KhronosGroup / OpenCL-CTS

The OpenCL Conformance Tests
Apache License 2.0
185 stars 199 forks source link

question about what guarnatees the correctness of the c11_atomics atomic_flag test #2052

Open karolherbst opened 2 months ago

karolherbst commented 2 months ago

This is the kernel being executed in the first atomic_flag test, but I'm actually wondering what in the OpenCL spec guarnatees that this executes as expected by the CTS.

More specifically, what prevents a thread to race with a thread from a different subgroup on destMemory[cnt]. One thread could enter the iteration for e.g. cnt == 5, while another thread just reached atomic_flag_clear_explicit(&destMemory[cnt], for the same cnt, which means that two threads will enter the critical section, just the second one won't do anything.

I'm seeing this behavior with rusticl on zink on radv and at the moment it's not clear to me if that's my or the CTS' bug. Removing the atomic_flag_clear_explicit(&destMemory[cnt], makes only one thread execute the "criticial section" for each value of cnt, but that fails the test later.

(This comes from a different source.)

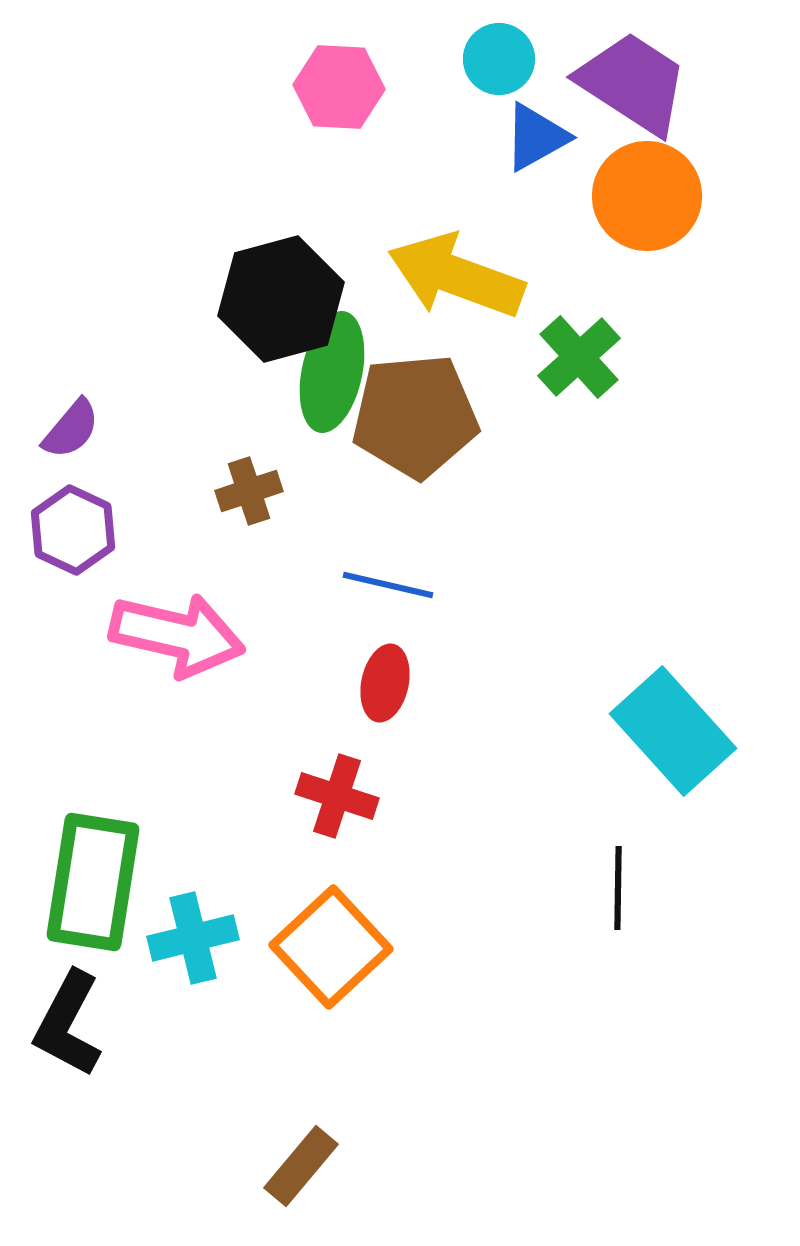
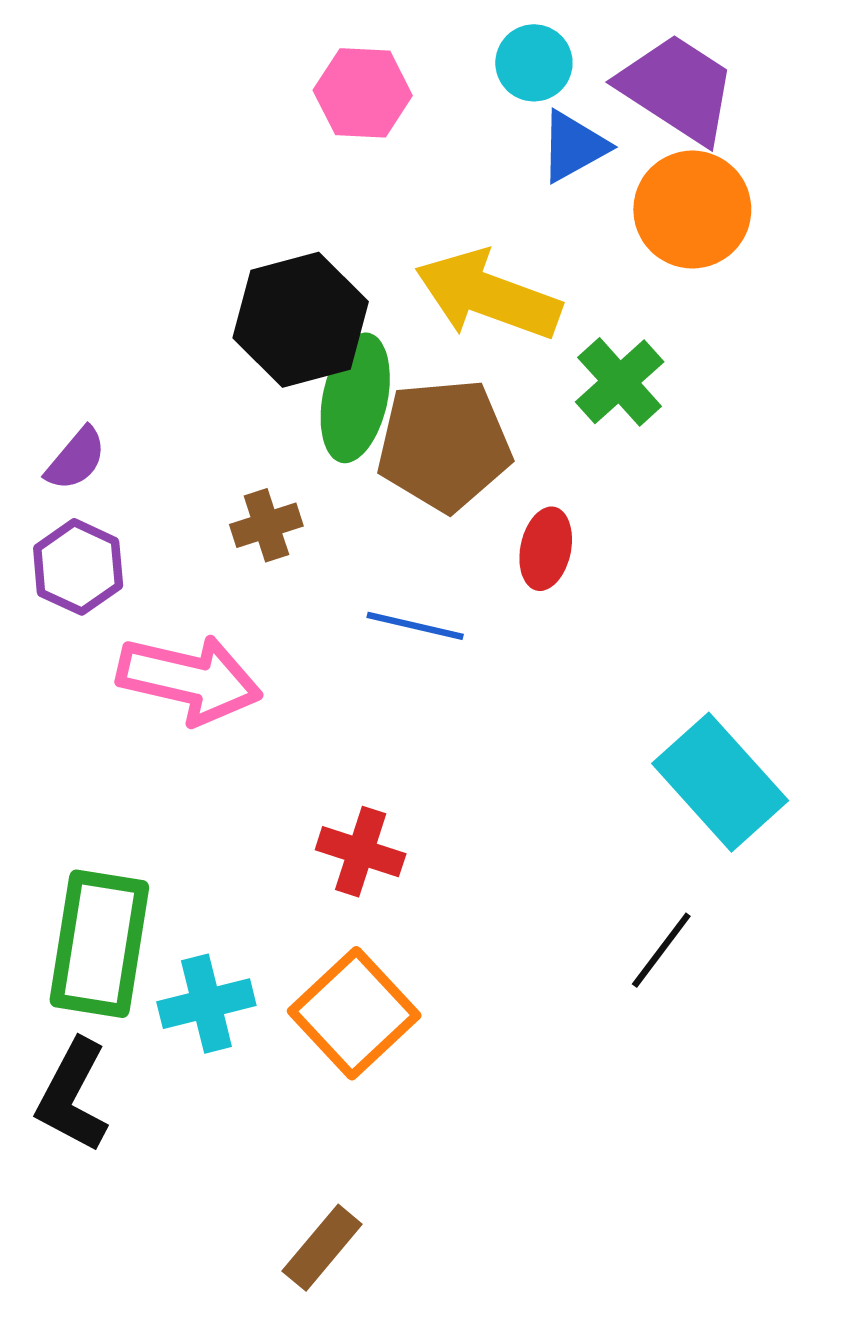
red ellipse: (385, 683) -> (546, 549), moved
black line: (618, 888) -> (661, 950), turned 36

So what's actually guaranteeing the correctness of this test here? Or would this test need to be rewritten? I'm also mildly wondering what clvk did in order to pass this test or if that was never a problem in the first place. I can probably come up with a fix to guarantee that behavior, I'm just wondering if there is some undefined behavior at play here.

Program source:
__kernel void test_atomic_kernel(uint threadCount, uint numDestItems, __global int *finalDest, __global int *oldValues, volatile __local atomic_flag *destMemory)
{
  uint  tid = get_global_id(0);

              // initialize atomics not reachable from host (first thread
              // is doing this, other threads are waiting on barrier)
              if(get_local_id(0) == 0)
                for(uint dstItemIdx = 0; dstItemIdx < numDestItems; dstItemIdx++)
                {
                  if(finalDest[dstItemIdx])
                    atomic_flag_test_and_set_explicit(destMemory+dstItemIdx,
                                                      memory_order_relaxed,
                                                      memory_scope_work_group);
                  else
                    atomic_flag_clear_explicit(destMemory+dstItemIdx,
                                               memory_order_relaxed,
                                               memory_scope_work_group);    }
  barrier(CLK_LOCAL_MEM_FENCE);

  uint cnt, stop = 0;
  for(cnt = 0; !stop && cnt < threadCount; cnt++) // each thread must find critical section where it is the first visitor
  {
    bool set = atomic_flag_test_and_set_explicit(&destMemory[cnt], memory_order_relaxed, memory_scope_work_group);
    atomic_work_item_fence(CLK_LOCAL_MEM_FENCE | CLK_GLOBAL_MEM_FENCE, memory_order_acquire,memory_scope_work_group);
    if (!set)
    {
      uint csIndex = get_enqueued_local_size(0)*get_group_id(0)+cnt;
      // verify that thread is the first visitor
      if(oldValues[csIndex] == 1000000000)
      {
        oldValues[csIndex] = tid; // set the winner id for this critical section
        stop = 1;
      }
      atomic_work_item_fence(CLK_LOCAL_MEM_FENCE | CLK_GLOBAL_MEM_FENCE, memory_order_release,memory_scope_work_group);
      atomic_flag_clear_explicit(&destMemory[cnt], memory_order_relaxed, memory_scope_work_group);
    }
  }

  // Copy final values to host reachable buffer
  barrier(CLK_LOCAL_MEM_FENCE);
  if(get_local_id(0) == 0) // first thread in workgroup
    for(uint dstItemIdx = 0; dstItemIdx < numDestItems; dstItemIdx++)

                finalDest[dstItemIdx] =
                    atomic_flag_test_and_set_explicit(destMemory+dstItemIdx,
                                                      memory_order_relaxed,
                                                      memory_scope_work_group);}
karolherbst commented 2 months ago

I dug a bit deeper and it seems I have threads racing on the if(oldValues[csIndex] == 1000000000). Should that be an atomic operation instead?

karolherbst commented 2 months ago

mhh, no, that would mean that something with atomic_flag_test_and_set_explicit is going wrong, but that's kinda of weird.. maybe there is a coherency issue somewhere, anyway, it's probably not a CTS bug then and I initially thought something else is going on.